[Provided text — start]

1 Introduction and Definitions
Crowdsourcing is a well-established concept in the scientific community, used for instance by Jeff Howe and Mark Robinson in 2005 to describe how businesses were using the Internet to outsource work to the crowd , but can be dated back up to 1849 (weather prediction in the US). Crowdsourcing has enabled a huge number of new engineering rules and commercial applications. To better define crowdsourcing in the context of network measurements, a seminar was held in Würzburg, Germany 25-26 September 2019 on the topic “Crowdsourced Network and QoE Measurements”. It notably showed the need for releasing a white paper, with the goal of providing a scientific discussion of the terms “crowdsourced network measurements” and “crowdsourced QoE measurements”. It describes relevant use cases for such crowdsourced data and its underlying challenges.
The outcome of the seminar is the white paper , which is – to our knowledge – the first document covering the topic of crowdsourced network and QoE measurements. This document serves as a basis for differentiation and a consistent view from different perspectives on crowdsourced network measurements, with the goal of providing a commonly accepted definition in the community. The scope is focused on the context of mobile and fixed network operators, but also on measurements of different layers (network, application, user layer). In addition, the white paper shows the value of crowdsourcing for selected use cases, e.g., to improve QoE, or address regulatory issues. Finally, the major challenges and issues for researchers and practitioners are highlighted.

[Provided text — finish]

- [Parts of the exercise]:
a: In the introduction on crowdsourced network measurements, where and when was the seminar held?
b: Reproduce the portion of the introduction on crowdsourced network measurements between "1 Introduction and" and "its underlying challenges.", inclusive.
c: Continue the introduction on crowdsourced network and QoE measurements from the point where it stops.

[Provided material — start]

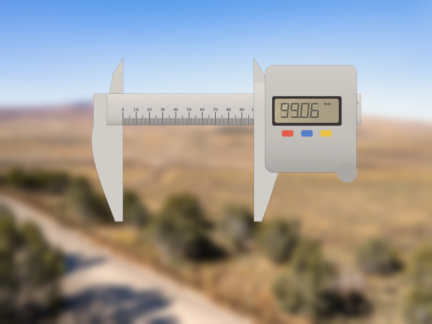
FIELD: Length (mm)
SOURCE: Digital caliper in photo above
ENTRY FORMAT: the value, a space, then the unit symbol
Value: 99.06 mm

[Provided material — finish]

- [Replies]:
a: In Würzburg, Germany, on 25-26 September 2019.

b:
1 Introduction and Definitions
Crowdsourcing is a well-established concept in the scientific community, used for instance by Jeff Howe and Mark Robinson in 2005 to describe how businesses were using the Internet to outsource work to the crowd , but can be dated back up to 1849 (weather prediction in the US). Crowdsourcing has enabled a huge number of new engineering rules and commercial applications. To better define crowdsourcing in the context of network measurements, a seminar was held in Würzburg, Germany 25-26 September 2019 on the topic “Crowdsourced Network and QoE Measurements”. It notably showed the need for releasing a white paper, with the goal of providing a scientific discussion of the terms “crowdsourced network measurements” and “crowdsourced QoE measurements”. It describes relevant use cases for such crowdsourced data and its underlying challenges.

c:
This article now summarizes the current state of the art in crowdsourcing research and lays down the foundation for the definition of crowdsourcing in the context of network and QoE measurements as provided in . One important effort is first to properly define the various elements of crowdsourcing.
The word crowdsourcing itself is a mix of the crowd and the traditional outsourcing work-commissioning model. Since the publication of , the research community has been struggling to find a definition of the term crowdsourcing [3,4,5] that fits the wide variety of its applications and new developments. For example, in ITU-T P.912, crowdsourcing has been defined as:
Crowdsourcing consists of obtaining the needed service by a large group of people, most probably an on-line community.
The above definition has been written with the main purpose of collecting subjective feedback from users. For the purpose of this white paper focused on network measurements, it is required to clarify this definition. In the following, the term crowdsourcing will be defined as follows:
Crowdsourcing is an action by an initiator who outsources tasks to a crowd of participants to achieve a certain goal.
The following terms are further defined to clarify the above definition:
A crowdsourcing action is part of a campaign that includes processes such as campaign design and methodology definition, data capturing and storage, and data analysis.
The initiator of a crowdsourcing action can be a company, an agency (e.g., a regulator), a research institute or an individual.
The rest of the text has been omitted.